%%
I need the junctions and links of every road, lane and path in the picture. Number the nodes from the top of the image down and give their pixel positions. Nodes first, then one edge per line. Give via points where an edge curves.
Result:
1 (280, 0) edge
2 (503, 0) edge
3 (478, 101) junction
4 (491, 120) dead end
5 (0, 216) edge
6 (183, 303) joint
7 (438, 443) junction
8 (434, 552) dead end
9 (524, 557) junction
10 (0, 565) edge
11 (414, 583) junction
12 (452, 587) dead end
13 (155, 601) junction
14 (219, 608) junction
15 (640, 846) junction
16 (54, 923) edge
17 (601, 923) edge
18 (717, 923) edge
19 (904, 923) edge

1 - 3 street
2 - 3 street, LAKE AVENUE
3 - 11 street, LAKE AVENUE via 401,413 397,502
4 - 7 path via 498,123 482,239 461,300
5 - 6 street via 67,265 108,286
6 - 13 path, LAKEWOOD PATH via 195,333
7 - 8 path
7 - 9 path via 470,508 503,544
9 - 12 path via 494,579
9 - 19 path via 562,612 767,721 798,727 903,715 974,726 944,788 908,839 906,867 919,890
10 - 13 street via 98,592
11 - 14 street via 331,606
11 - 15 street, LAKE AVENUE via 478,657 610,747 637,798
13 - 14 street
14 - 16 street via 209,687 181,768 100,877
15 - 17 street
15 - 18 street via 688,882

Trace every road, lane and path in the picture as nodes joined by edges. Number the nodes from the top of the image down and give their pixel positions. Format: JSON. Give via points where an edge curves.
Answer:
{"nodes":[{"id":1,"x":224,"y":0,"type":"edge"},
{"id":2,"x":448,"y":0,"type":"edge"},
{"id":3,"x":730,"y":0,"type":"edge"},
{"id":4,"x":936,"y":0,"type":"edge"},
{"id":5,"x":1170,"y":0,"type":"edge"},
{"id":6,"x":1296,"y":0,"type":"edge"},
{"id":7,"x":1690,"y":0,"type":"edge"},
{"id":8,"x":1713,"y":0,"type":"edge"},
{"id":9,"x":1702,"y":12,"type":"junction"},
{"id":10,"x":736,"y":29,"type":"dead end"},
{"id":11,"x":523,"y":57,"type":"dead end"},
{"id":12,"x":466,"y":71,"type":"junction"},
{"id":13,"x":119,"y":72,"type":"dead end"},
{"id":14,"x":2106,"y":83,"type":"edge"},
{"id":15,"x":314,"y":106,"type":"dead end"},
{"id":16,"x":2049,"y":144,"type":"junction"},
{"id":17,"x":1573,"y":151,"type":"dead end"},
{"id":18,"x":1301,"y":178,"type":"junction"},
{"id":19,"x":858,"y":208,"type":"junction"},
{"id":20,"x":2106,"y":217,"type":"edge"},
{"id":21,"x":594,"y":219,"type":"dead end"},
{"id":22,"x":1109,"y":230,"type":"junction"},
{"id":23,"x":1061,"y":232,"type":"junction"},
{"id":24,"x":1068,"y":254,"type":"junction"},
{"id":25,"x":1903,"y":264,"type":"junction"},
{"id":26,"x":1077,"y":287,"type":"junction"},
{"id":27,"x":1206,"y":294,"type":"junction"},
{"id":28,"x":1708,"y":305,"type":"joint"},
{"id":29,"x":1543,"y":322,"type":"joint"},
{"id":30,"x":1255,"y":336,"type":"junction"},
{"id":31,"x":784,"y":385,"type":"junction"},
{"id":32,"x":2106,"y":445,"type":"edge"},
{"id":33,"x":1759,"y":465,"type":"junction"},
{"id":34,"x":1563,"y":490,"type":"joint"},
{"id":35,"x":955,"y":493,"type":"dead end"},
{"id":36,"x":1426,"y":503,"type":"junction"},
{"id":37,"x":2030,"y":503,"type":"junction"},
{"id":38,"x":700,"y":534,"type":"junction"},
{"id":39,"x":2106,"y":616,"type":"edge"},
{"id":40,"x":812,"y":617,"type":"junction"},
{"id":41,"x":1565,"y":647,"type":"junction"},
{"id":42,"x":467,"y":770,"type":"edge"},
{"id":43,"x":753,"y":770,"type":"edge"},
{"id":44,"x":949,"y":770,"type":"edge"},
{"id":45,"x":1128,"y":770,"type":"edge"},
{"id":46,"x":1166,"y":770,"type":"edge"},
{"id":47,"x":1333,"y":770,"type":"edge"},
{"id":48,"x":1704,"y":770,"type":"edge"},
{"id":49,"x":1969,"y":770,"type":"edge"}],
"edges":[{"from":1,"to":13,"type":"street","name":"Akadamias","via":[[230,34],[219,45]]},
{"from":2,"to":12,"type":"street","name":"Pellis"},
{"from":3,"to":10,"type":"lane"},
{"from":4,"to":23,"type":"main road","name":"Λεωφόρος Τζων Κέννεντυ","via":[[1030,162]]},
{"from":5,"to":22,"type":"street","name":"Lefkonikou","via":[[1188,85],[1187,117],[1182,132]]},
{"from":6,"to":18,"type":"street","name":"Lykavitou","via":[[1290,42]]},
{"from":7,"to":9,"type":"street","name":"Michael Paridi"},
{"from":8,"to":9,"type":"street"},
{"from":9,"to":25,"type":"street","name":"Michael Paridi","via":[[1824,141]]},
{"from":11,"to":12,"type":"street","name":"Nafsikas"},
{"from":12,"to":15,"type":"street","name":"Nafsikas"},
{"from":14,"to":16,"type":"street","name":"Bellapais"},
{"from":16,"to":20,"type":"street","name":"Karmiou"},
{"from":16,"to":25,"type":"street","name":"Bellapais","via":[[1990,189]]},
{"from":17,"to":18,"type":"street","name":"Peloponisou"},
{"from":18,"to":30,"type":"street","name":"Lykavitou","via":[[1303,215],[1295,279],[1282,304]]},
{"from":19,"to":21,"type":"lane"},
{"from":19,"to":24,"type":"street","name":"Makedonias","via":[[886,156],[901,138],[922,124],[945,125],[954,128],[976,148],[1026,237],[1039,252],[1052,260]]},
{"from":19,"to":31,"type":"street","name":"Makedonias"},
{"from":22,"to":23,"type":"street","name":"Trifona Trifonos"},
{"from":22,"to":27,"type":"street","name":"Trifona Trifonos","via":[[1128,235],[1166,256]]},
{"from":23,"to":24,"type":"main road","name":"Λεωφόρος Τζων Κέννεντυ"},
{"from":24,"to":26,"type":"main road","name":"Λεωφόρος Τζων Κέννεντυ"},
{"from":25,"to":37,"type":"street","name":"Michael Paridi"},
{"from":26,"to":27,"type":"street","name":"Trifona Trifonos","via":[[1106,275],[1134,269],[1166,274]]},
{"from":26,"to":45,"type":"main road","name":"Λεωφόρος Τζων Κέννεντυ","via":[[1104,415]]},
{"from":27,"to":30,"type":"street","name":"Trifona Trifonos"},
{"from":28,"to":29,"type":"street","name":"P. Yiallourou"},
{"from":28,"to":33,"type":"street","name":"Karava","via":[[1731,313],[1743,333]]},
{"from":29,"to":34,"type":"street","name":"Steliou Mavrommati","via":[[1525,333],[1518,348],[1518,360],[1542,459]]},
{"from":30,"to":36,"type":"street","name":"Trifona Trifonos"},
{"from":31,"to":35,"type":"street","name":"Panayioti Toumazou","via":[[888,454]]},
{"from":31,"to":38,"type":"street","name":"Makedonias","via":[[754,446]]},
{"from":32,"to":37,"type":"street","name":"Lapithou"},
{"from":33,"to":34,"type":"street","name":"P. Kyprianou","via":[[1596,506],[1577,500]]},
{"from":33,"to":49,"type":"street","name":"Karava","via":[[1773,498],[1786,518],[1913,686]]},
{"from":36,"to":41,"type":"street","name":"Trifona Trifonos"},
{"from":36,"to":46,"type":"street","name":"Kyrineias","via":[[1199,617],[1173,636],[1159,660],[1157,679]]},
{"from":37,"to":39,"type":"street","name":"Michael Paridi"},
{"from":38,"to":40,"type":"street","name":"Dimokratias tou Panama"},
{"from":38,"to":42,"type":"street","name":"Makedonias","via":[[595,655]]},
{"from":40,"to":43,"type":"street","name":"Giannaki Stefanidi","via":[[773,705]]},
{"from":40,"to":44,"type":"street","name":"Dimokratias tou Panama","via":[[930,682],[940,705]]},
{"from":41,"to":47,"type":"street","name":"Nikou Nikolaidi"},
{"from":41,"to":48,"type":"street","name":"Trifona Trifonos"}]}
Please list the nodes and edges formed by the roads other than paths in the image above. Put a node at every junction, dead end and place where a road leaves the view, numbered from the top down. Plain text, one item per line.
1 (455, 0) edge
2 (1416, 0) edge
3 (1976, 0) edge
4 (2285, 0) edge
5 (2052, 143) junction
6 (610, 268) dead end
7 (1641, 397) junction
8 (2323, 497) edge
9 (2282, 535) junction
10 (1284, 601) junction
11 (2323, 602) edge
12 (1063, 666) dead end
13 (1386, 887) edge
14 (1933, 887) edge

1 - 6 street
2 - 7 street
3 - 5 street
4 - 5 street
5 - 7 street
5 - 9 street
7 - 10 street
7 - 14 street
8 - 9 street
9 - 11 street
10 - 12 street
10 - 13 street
%%
Your objective
Transcribe, exactly as written, all lines of the entries above from the first to the one containing "Trace every road, lane", and no more.

Reply to the exercise
I need the junctions and links of every road, lane and path in the picture. Number the nodes from the top of the image down and give their pixel positions. Nodes first, then one edge per line. Give via points where an edge curves.
Result:
1 (280, 0) edge
2 (503, 0) edge
3 (478, 101) junction
4 (491, 120) dead end
5 (0, 216) edge
6 (183, 303) joint
7 (438, 443) junction
8 (434, 552) dead end
9 (524, 557) junction
10 (0, 565) edge
11 (414, 583) junction
12 (452, 587) dead end
13 (155, 601) junction
14 (219, 608) junction
15 (640, 846) junction
16 (54, 923) edge
17 (601, 923) edge
18 (717, 923) edge
19 (904, 923) edge

1 - 3 street
2 - 3 street, LAKE AVENUE
3 - 11 street, LAKE AVENUE via 401,413 397,502
4 - 7 path via 498,123 482,239 461,300
5 - 6 street via 67,265 108,286
6 - 13 path, LAKEWOOD PATH via 195,333
7 - 8 path
7 - 9 path via 470,508 503,544
9 - 12 path via 494,579
9 - 19 path via 562,612 767,721 798,727 903,715 974,726 944,788 908,839 906,867 919,890
10 - 13 street via 98,592
11 - 14 street via 331,606
11 - 15 street, LAKE AVENUE via 478,657 610,747 637,798
13 - 14 street
14 - 16 street via 209,687 181,768 100,877
15 - 17 street
15 - 18 street via 688,882

Trace every road, lane and path in the picture as nodes joined by edges. Number the nodes from the top of the image down and give their pixel positions. Format: JSON. Give via points where an edge curves.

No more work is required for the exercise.